Friday, September 16, 2011
Farewell Bill Dixon...Dixon with Exploding Star Orchestra, 2008
The great Bill Dixon is gone. I am late at putting my hand at a fitting memorial line or two. This is all I think I need to say: Bill Dixon never sounded like anybody else on trumpet and he never wrote a line that didn't have his indelible stylistic footprint squarely emblazoned upon it.
So we turn to one of his last recordings, Bill Dixon with Exploding Star Orchestra (Thrill Jockey 192). As I nabbed this as a download I as per the usual received the music with absolutely no information about it, which is fine for the pop hits of the day but terribly insulting to the artists who do creative music. So here is what I managed to gather about the music after that fact of downloading. It's a collaboration of Bill and Rob Mazurek's Exploding Star Orchestra, quite obviously. And it was recorded in 2008. It seems as if Mazurek was responsible for the compositions but even that wasn't clear on the key sites that had to do with promoting this release. I've gotten to know the Exploding Star through later recordings and it is a beautifully advanced large outfit with many of the leading lights of Chicago's new jazz, but I was unable to find a personel listing for this recording. No matter.
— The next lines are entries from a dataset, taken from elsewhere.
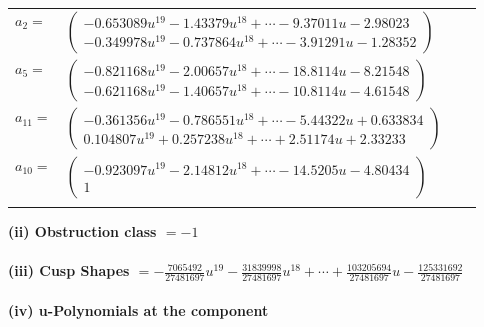 \documentclass[1p]{elsarticle_modified}
\theoremstyle{definition}
\begin{document}
\begin{tabular}{m{7pt} m{180pt} m{7pt} m{180pt} }
\flushright $a_{2}=$&$\begin{pmatrix}-0.653089 u^{19}-1.43379 u^{18}+\cdots-9.37011 u-2.98023\\-0.349978 u^{19}-0.737864 u^{18}+\cdots-3.91291 u-1.28352\end{pmatrix}$ \\
\flushright $a_{5}=$&$\begin{pmatrix}-0.821168 u^{19}-2.00657 u^{18}+\cdots-18.8114 u-8.21548\\-0.621168 u^{19}-1.40657 u^{18}+\cdots-10.8114 u-4.61548\end{pmatrix}$ \\
\flushright $a_{11}=$&$\begin{pmatrix}-0.361356 u^{19}-0.786551 u^{18}+\cdots-5.44322 u+0.633834\\0.104807 u^{19}+0.257238 u^{18}+\cdots+2.51174 u+2.33233\end{pmatrix}$ \\
\flushright $a_{10}=$&$\begin{pmatrix}-0.923097 u^{19}-2.14812 u^{18}+\cdots-14.5205 u-4.80434\\1\end{pmatrix}$\\&\end{tabular}
\flushleft \textbf{(ii) Obstruction class $= -1$}\\~\\
\flushleft \textbf{(iii) Cusp Shapes $= -\frac{7065492}{27481697} u^{19}-\frac{31839998}{27481697} u^{18}+\cdots+\frac{103205694}{27481697} u-\frac{125331692}{27481697}$}\\~\\
\newpage\renewcommand{\arraystretch}{1}
\flushleft \textbf{(iv) u-Polynomials at the component}\newline \\
\end{document}
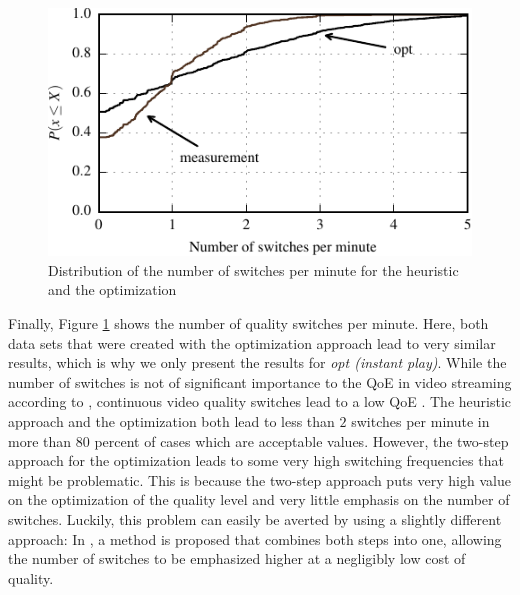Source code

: \begin{figure}[t]
\centering
\includegraphics[width=\columnwidth]{figs/switches_py}%
\caption{Distribution of the number of switches per minute for the heuristic and the optimization}
\label{fig:switches}%
\end{figure}

Finally, Figure \ref{fig:switches} shows the number of quality switches per minute. Here, both data sets that were created with the optimization approach lead to very similar results, which is why we only present the results for \textit{opt (instant play)}. While the number of switches is not of significant importance to the QoE in video streaming according to \cite{seufert2015survey}, continuous video quality switches lead to a low QoE \cite{liu2013user}. The heuristic approach and the optimization both lead to less than $2$ switches per minute in more than $80$ percent of cases which are acceptable values. However, the two-step approach for the optimization leads to some very high switching frequencies that might be problematic. This is because the two-step approach puts very high value on the optimization of the quality level and very little emphasis on the number of switches. Luckily, this problem can easily be averted by using a slightly different approach: In \cite{liotou2016enriching}, a method is proposed that combines both steps into one, allowing the number of switches to be emphasized higher at a negligibly low cost of quality.

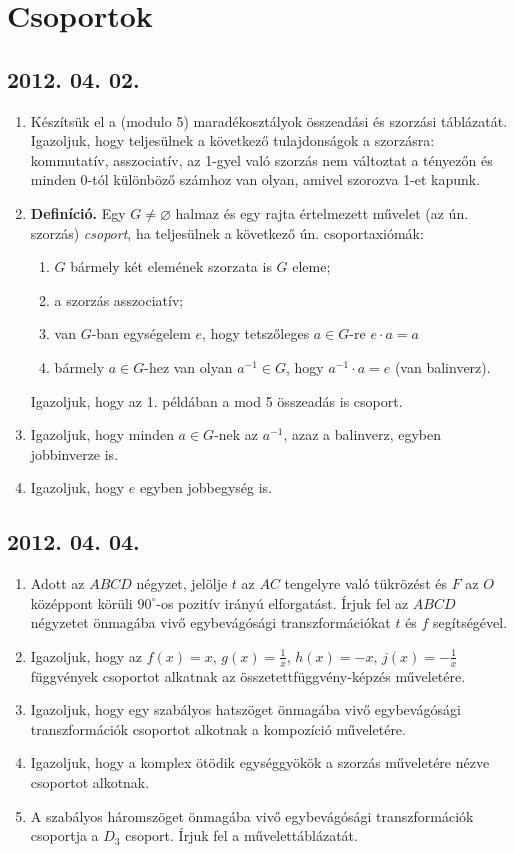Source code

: \documentclass{article}
\begin{document}
\section*{Csoportok}

\subsection*{2012. 04. 02.}
\begin{enumerate}
\item Készítsük el a (modulo 5) maradékosztályok összeadási és szorzási táblázatát.\\ Igazoljuk, hogy teljesülnek a következő tulajdonságok a szorzásra: kommutatív, asszociatív, az 1-gyel való szorzás nem változtat a tényezőn és minden 0-tól különböző számhoz van olyan, amivel szorozva 1-et kapunk.
\item \textbf{Definíció.} Egy $G\ne\varnothing$ halmaz és egy rajta értelmezett művelet (az ún. szorzás) \emph{csoport}, ha teljesülnek a következő ún. csoportaxiómák:
\begin{enumerate}[label=(\arabic*)]
\item $G$ bármely két elemének szorzata is $G$ eleme;
\item a szorzás asszociatív;
\item van $G$-ban egységelem $e$, hogy tetszőleges $a\in G$-re $e\cdot a=a$
\item bármely $a\in G$-hez van olyan $a^{-1}\in G$, hogy $a^{-1}\cdot a=e$ (van balinverz).
\end{enumerate}
Igazoljuk, hogy az 1. példában a mod 5 összeadás is csoport.
\item Igazoljuk, hogy minden $a\in G$-nek az $a^{-1}$, azaz a balinverz, egyben jobbinverze is.
\item Igazoljuk, hogy $e$ egyben jobbegység is.
\end{enumerate}

\subsection*{2012. 04. 04.}
\begin{enumerate}
\item Adott az $ABCD$ négyzet, jelölje $t$ az $AC$ tengelyre való tükrözést és $F$ az $O$ középpont körüli $90^\circ$-os pozitív irányú elforgatást. Írjuk fel az $ABCD$ négyzetet önmagába vivő egybevágósági transzformációkat $t$ és $f$ segítségével.
\item Igazoljuk, hogy az $f(x)=x$, $g(x)=\frac{1}{x}$, $h(x)=-x$, $j(x)=-\frac{1}{x}$ függvények csoportot alkatnak az összetettfüggvény-képzés műveletére.
\item Igazoljuk, hogy egy szabályos hatszöget önmagába vivő egybevágósági transzformációk csoportot alkotnak a kompozíció műveletére.
\item Igazoljuk, hogy a komplex ötödik egységgyökök a szorzás műveletére nézve csoportot alkotnak.
\item A szabályos háromszöget önmagába vivő egybevágósági transzformációk csoportja a $D_3$ csoport. Írjuk fel a művelettáblázatát.
\end{enumerate}
\end{document}

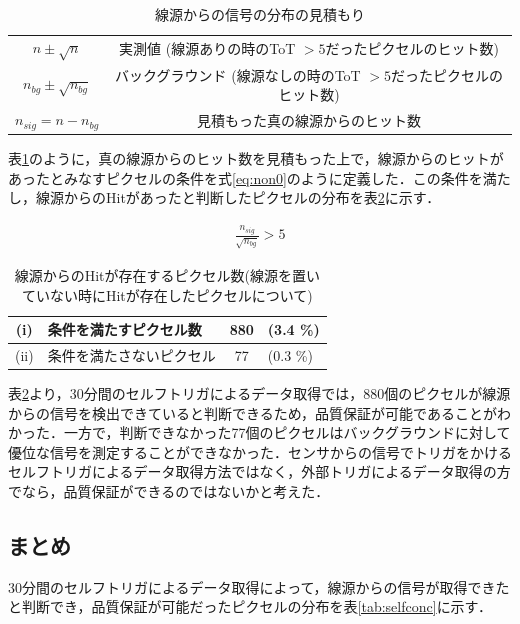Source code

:\begin{table}[h]
  \centering
  \caption{線源からの信号の分布の見積もり}
  \label{tb:selfnon0}
  \begin{tabular}{cc} \hline
    $n \pm \sqrt{n}$ & 実測値  (線源ありの時のToT $>5$だったピクセルのヒット数) \\
    $n_{bg} \pm \sqrt{n_{bg}}$ & バックグラウンド  (線源なしの時のToT $>5$だったピクセルのヒット数)\\
    $n_{sig} = n - n_{bg}$ & 見積もった真の線源からのヒット数 \\ \hline
  \end{tabular}
\end{table}

表\ref{tb:selfnon0}のように，真の線源からのヒット数を見積もった上で，線源からのヒットがあったとみなすピクセルの条件を式\ref{eq:non0}のように定義した．この条件を満たし，線源からのHitがあったと判断したピクセルの分布を表\ref{tab:non0dist}に示す．

\begin{eqnarray}
  \label{eq:non0}
  \frac{n_{sig}}{\sqrt{n_{bg}}} > 5
\end{eqnarray}

\begin{table}[h]
  \centering
  \caption{線源からのHitが存在するピクセル数(線源を置いていない時にHitが存在したピクセルについて)}
  \begin{tabular}{|cl|cl|} \hline
    (i) & 条件を満たすピクセル数 & 880 & (3.4 \%) \\ \hline
    (ii) & 条件を満たさないピクセル & 77 & (0.3 \%) \\ \hline
  \end{tabular}
  \label{tab:non0dist}
\end{table}

表\ref{tab:non0dist}より，30分間のセルフトリガによるデータ取得では，880個のピクセルが線源からの信号を検出できていると判断できるため，品質保証が可能であることがわかった．一方で，判断できなかった77個のピクセルはバックグラウンドに対して優位な信号を測定することができなかった．センサからの信号でトリガをかけるセルフトリガによるデータ取得方法ではなく，外部トリガによるデータ取得の方でなら，品質保証ができるのではないかと考えた．

\subsection*{まとめ}
30分間のセルフトリガによるデータ取得によって，線源からの信号が取得できたと判断でき，品質保証が可能だったピクセルの分布を表\ref{tab:selfconc}に示す．

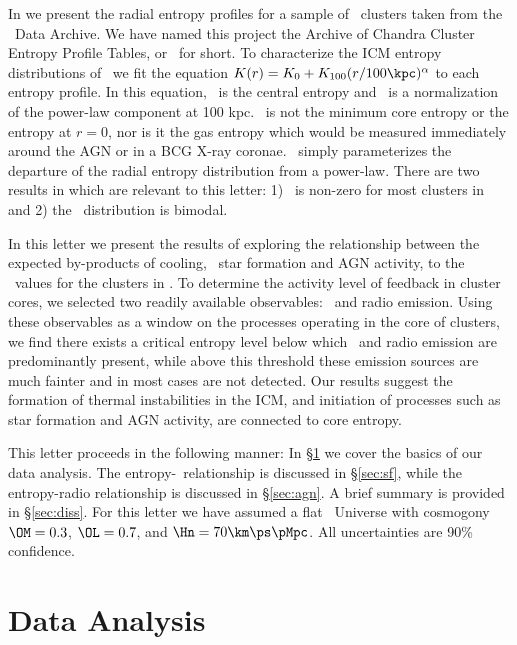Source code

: \documentclass{emulateapj}
\begin{document}
In \cite{accept} we present the radial entropy profiles for a sample
of \clnum\ clusters taken from the \Chandra\ Data Archive. We have
named this project the Archive of Chandra Cluster Entropy Profile
Tables, or \accept\ for short. To characterize the ICM entropy
distributions of \accept\ we fit the equation $K(r) = K_0
+K_{100}(r/100 \kpc)^{\alpha}$ to each entropy profile. In this
equation, \kna\ is the central entropy and \khun\ is a normalization
of the power-law component at 100 kpc. \kna\ is not the minimum core
entropy or the entropy at $r=0$, nor is it the gas entropy which would
be measured immediately around the AGN or in a BCG X-ray
coronae. \kna\ simply parameterizes the departure of the radial
entropy distribution from a power-law. There are two results in
\cite{accept} which are relevant to this letter: 1) \kna\ is non-zero
for most clusters in \accept\, and 2) the \kna\ distribution is
bimodal.

In this letter we present the results of exploring the relationship
between the expected by-products of cooling, \eg\ star formation and
AGN activity, to the \kna\ values for the clusters in \accept. To
determine the activity level of feedback in cluster cores, we selected
two readily available observables: \halpha\ and radio emission. Using
these observables as a window on the processes operating in the core
of clusters, we find there exists a critical entropy level below which
\halpha\ and radio emission are predominantly present, while above
this threshold these emission sources are much fainter and in most
cases are not detected. Our results suggest the formation of thermal
instabilities in the ICM, and initiation of processes such as star
formation and AGN activity, are connected to core entropy.

This letter proceeds in the following manner: In \S\ref{sec:data} we
cover the basics of our data analysis. The
entropy-\halpha\ relationship is discussed in \S\ref{sec:sf}, while
the entropy-radio relationship is discussed in \S\ref{sec:agn}. A
brief summary is provided in \S\ref{sec:diss}.  For this letter we
have assumed a flat \LCDM\ Universe with cosmogony $\OM=0.3$,
$\OL=0.7$, and $\Hn=70\km\ps\pMpc$. All uncertainties are 90\%
confidence.

\section{Data Analysis}
\label{sec:data}
\end{document}
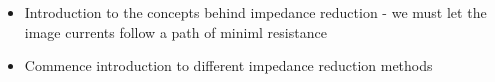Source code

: \begin{itemize}
\item{Introduction to the concepts behind impedance reduction - we must let the image currents follow a path of miniml resistance}
\item{Commence introduction to different impedance reduction methods}
\end{itemize}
What's important is that the music is quite wonderful. Exploding Star is a fine free orchestra, the music is adventuresome and Bill Dixon plays every note with deliberation and personal conviction. I believe I read a review a while ago where the writer complained that he sounded like he was aging and tired. I think he sounds like Bill Dixon in his last years. I'd rather hear him in that stage of his career than 100 of today's players at the peak of their physical ability. Like the late paintings of Picasso or DeKooning, it is a last statement filled with meaning.